Jennings frowned. “You didn’t answer my question.”
“All male members of the order are priests first,” Nadia said.
“It’s been a long journey,” Randal said wearily. “I wonder if we could all gather somewhere where it’s cool and talk.”
“Give them back their weapons,” Jennings said, eliciting a pained look from Laura.
Nadia looked at Doug. “Now, shall we proceed? I’ve been waiting a long time to meet Annie and Ariel.”
“I’m not sure the feeling is mutual on Annie’s part,” Doug said.
Nadia leveled her gaze at Doug.
“She knows everything,” Doug said. “There are no secrets between us.”
“No, of course there aren’t,” Nadia replied. “I suppose I’d feel the same way if I were in her shoes.”
CHAPTER 12
On the outskirts of Jackson, Mississippi, July 4th.
The day after the arrival.
Jason and Charlee picked up the Natchez Chase Parkway heading northeast toward Route 20 which they hoped would take them around Jackson. By the time they reached the southern outskirts of Jackson, Jason knew he’d made a mistake coming this way. Here they found nothing but chaos. They saw it from a long way off, fires, billows of smoke rising into the air; so much in fact that it clogged the freeways and jammed traffic to a standstill. Here Jason and Charlee found other survivors, quite a few of them actually, but there was so much carnage, so much violence, it was impossible to know who they could trust and who they couldn’t.
Even amongst the living, the dead lay everywhere; men, women and children, struck down in attempted flight by the plague as well as by those who had become infected and were no longer in control of their humanity.
Abruptly Jason turned the truck around looking for a way out of this nightmare, perhaps a less crowded way around Jackson. Against his strongest instincts, he shunned those who reached out to them for help, and there were many. He could not be sure the plague had run its course, and he could not take the risk that he and Charlee would become infected. Besides, no way could they make a difference here. There was just too much suffering.
A few police cars and other emergency vehicles moved sluggishly through the destruction, but it all seemed so fu
tile.
“What do you think we should do, kiddo?” he asked Charlee. It was a rhetorical questioned designed to elicit a response from the girl. Through it all Charlee had remained strangely silent but attentive to the chaos outside, her eyes bulging from her head, her white-knuckled hands gripping the edge of the seat.
“You mean about all this?”
“Yeah.”
“It scares me to death.”
“Me too,” Jason said.
“I think we should get as far away from here as possible,” Charlee said.
“Exactly what I’m thinking,” Jason said as he maneuvered the truck in and around stalled traffic on the crowded freeway. There was an almost total blockage ahead, along with a mob of angry looking men trying to clear it. When they noticed Jason’s pickup edging closer they stopped their work, turned and glared suspiciously at them. Jason eased down on the brake. He was reluctant to engage anyone. Looking around for options he saw that the west bound lane on the opposite side of the median wasn’t nearly as jammed up. He would have to cut across a grassy strip of perhaps one hundred yards to accomplish the feat. Other vehicles had tried and failed, becoming hopelessly mired. The strip was torn to shreds.
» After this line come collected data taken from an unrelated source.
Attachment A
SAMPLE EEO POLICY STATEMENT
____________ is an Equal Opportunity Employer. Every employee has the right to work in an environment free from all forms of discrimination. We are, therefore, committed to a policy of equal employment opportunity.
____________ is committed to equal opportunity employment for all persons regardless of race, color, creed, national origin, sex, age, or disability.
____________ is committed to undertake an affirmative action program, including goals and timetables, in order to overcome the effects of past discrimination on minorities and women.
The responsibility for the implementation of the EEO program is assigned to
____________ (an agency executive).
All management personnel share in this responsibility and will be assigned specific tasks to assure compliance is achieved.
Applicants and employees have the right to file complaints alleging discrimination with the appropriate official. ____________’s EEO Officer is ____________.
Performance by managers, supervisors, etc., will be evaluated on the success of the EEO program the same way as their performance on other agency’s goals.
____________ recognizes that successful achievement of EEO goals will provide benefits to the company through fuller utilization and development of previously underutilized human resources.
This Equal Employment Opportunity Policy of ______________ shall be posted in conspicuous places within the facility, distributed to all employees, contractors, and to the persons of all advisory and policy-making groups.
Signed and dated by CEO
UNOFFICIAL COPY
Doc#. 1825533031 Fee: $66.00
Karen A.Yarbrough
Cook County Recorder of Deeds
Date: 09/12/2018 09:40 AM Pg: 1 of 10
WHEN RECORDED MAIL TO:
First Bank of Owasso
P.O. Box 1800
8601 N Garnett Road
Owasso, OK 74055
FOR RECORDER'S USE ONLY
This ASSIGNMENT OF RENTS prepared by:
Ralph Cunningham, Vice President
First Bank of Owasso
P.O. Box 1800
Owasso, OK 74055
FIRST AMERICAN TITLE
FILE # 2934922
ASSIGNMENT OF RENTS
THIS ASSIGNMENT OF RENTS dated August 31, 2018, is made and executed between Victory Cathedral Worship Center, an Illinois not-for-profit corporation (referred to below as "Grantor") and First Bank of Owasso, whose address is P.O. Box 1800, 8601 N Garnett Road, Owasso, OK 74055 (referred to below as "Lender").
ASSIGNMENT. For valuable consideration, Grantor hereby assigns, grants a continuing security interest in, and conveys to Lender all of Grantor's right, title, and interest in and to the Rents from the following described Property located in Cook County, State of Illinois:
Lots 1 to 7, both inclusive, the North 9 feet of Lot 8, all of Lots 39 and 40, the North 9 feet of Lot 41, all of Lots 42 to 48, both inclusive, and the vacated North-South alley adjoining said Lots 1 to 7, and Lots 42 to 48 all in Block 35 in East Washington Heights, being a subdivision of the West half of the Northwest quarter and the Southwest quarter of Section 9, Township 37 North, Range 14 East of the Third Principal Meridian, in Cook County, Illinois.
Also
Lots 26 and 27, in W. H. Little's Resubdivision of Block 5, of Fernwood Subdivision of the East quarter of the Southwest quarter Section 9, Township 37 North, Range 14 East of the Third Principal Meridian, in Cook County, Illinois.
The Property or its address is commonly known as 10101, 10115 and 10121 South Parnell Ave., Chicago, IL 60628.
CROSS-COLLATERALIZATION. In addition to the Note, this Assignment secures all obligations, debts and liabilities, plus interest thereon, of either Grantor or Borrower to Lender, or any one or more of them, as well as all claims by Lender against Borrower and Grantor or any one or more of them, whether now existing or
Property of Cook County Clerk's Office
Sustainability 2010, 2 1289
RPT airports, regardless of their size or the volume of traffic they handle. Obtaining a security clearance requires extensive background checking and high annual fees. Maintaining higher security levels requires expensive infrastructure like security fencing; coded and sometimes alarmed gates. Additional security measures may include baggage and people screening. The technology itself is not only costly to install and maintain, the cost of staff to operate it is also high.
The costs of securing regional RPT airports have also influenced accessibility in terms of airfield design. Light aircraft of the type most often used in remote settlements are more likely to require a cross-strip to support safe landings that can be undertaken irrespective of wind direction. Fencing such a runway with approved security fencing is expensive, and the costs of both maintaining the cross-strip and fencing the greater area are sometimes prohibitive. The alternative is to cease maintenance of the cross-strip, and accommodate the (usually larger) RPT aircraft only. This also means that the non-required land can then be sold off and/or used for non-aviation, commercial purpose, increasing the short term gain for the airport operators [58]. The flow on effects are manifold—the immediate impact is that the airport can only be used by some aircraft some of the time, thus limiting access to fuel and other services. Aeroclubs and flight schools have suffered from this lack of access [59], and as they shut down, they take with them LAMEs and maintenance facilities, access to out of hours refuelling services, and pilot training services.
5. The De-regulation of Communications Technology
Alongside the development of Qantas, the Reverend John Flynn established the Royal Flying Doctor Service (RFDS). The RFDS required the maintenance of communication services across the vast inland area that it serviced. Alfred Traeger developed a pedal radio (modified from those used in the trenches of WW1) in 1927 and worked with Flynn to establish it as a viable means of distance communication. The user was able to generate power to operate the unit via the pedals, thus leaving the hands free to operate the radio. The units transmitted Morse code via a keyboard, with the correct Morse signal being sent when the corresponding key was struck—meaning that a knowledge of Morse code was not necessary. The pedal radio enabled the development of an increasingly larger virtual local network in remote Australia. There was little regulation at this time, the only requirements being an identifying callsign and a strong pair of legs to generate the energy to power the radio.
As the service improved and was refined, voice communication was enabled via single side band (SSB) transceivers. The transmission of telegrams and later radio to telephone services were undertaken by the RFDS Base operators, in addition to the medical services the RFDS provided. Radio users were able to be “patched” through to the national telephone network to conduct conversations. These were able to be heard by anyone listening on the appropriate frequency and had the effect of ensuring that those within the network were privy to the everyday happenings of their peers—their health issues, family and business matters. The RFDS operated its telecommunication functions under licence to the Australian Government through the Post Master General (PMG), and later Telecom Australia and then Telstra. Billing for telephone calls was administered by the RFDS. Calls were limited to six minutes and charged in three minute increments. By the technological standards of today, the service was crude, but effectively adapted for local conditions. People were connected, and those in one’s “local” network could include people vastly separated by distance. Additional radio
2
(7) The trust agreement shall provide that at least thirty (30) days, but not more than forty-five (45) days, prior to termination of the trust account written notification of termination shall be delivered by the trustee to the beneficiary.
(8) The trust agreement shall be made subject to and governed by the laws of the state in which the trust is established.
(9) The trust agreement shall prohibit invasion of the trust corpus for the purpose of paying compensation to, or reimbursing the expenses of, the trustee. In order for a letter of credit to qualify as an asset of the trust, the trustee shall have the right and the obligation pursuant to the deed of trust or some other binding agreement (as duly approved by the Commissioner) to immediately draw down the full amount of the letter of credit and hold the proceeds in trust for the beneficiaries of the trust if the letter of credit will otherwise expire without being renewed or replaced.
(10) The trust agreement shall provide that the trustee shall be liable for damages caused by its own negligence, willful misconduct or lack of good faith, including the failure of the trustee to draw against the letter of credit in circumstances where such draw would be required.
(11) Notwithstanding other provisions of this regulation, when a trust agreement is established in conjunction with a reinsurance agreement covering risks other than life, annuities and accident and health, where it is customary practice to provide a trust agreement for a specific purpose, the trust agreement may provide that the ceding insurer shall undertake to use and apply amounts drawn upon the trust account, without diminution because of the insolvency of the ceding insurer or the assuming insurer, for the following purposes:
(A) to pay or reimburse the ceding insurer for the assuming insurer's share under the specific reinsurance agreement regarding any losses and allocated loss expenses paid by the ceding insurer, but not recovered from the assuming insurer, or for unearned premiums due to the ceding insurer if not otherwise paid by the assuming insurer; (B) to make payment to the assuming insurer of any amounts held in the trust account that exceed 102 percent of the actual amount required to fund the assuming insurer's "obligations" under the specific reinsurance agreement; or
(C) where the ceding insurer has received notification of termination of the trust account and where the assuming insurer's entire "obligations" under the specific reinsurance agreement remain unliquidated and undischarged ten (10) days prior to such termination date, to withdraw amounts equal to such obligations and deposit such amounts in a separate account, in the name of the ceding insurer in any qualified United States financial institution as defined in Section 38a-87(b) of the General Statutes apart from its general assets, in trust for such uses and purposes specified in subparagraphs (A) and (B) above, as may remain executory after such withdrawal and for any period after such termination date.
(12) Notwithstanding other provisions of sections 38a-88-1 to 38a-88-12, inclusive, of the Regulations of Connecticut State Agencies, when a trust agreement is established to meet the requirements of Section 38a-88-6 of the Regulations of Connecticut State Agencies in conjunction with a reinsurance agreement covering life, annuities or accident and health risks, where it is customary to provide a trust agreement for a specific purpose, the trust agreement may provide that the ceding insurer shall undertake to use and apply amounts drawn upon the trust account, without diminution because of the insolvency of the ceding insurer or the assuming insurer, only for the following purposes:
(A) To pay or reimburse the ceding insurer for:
Oh well, it was the only way. Jason slammed the truck down into four wheel drive and stepped down hard on the gas, swinging the wheel hard to the left, bumping over several concrete barriers and crashing through a wire fence. It had obviously rained in the past twenty-four hours and the median was sodden. For a moment the truck bogged down and Jason was unsure if they would make it all the way across. As the truck revved to pull itself free Charlee gripped the seat with a fierceness that was frightening. Just when it seemed they were doomed, the truck pulled itself free of the muck and began moving again, albeit slowly.